What you should do:
Among the records below, find each line that includes the string "June" and copy it.

(Saved data entries)

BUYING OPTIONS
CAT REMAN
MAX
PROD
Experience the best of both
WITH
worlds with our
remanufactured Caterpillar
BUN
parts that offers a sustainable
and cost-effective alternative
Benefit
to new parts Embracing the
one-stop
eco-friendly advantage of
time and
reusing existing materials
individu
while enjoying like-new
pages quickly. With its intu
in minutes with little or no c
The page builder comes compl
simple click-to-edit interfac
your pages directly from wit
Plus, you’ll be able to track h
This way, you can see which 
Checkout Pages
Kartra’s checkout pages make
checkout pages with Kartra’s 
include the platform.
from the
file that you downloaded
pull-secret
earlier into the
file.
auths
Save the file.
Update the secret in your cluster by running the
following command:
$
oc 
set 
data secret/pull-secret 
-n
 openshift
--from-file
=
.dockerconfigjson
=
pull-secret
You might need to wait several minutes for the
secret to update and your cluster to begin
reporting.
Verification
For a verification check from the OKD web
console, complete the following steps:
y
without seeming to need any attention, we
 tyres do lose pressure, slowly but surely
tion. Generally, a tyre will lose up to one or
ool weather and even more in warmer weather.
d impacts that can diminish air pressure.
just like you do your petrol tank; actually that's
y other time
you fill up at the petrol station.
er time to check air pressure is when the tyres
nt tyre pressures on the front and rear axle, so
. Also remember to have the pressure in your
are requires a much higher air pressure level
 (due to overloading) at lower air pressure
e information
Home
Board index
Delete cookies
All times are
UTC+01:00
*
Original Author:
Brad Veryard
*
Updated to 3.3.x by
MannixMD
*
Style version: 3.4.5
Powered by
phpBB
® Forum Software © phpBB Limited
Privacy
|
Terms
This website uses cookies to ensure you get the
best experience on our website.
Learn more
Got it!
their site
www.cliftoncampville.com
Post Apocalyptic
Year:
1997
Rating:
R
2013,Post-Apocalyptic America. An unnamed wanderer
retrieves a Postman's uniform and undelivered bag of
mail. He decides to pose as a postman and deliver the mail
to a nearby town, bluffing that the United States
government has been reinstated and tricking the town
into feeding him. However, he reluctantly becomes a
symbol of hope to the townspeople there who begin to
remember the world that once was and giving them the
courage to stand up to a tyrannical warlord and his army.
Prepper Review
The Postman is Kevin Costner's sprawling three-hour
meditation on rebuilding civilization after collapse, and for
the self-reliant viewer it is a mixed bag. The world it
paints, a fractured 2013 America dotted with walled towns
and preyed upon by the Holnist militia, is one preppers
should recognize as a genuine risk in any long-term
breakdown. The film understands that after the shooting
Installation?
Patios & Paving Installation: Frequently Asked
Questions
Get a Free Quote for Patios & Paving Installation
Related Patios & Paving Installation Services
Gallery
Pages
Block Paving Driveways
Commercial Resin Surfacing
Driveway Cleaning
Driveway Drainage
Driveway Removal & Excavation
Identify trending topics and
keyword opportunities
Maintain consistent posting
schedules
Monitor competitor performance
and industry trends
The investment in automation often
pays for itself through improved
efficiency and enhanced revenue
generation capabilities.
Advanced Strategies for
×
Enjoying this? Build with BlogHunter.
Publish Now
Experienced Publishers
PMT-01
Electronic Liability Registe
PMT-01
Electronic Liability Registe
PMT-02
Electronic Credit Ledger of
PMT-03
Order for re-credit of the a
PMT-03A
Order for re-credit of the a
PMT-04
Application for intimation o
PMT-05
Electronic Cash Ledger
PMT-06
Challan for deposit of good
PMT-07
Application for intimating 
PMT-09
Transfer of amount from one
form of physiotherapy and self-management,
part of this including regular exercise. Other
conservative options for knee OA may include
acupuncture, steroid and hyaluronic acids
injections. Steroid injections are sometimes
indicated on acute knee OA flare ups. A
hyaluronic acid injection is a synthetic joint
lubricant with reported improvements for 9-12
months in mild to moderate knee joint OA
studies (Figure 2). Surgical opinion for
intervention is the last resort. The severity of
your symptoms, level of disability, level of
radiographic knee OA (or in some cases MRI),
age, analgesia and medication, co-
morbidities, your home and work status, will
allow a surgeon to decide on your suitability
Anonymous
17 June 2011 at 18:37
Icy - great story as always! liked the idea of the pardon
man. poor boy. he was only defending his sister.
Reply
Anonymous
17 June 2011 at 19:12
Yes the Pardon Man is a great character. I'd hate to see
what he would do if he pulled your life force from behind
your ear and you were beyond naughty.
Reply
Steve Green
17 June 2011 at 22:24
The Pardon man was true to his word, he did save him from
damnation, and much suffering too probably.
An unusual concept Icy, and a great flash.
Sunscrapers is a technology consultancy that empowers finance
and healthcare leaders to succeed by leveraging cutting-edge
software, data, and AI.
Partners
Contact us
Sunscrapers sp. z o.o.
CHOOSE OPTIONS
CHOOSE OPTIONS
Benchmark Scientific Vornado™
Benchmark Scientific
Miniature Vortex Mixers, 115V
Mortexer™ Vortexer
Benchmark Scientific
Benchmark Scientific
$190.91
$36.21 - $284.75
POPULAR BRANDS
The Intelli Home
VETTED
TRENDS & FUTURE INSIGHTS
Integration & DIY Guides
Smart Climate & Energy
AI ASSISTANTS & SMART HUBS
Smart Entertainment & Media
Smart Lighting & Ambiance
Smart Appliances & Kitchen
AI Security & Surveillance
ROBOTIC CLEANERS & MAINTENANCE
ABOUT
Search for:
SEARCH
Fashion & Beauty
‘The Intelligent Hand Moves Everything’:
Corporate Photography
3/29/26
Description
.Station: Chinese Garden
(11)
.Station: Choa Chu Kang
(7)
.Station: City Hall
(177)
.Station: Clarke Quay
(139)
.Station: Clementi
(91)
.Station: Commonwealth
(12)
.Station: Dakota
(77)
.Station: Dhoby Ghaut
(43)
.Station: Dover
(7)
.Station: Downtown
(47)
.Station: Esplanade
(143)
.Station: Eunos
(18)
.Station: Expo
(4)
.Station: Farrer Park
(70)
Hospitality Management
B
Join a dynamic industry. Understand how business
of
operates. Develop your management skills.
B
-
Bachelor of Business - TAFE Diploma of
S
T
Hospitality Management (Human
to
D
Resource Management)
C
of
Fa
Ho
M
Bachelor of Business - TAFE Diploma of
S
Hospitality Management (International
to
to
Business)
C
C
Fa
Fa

Solution:
17 June 2011 at 18:37
17 June 2011 at 19:12
17 June 2011 at 22:24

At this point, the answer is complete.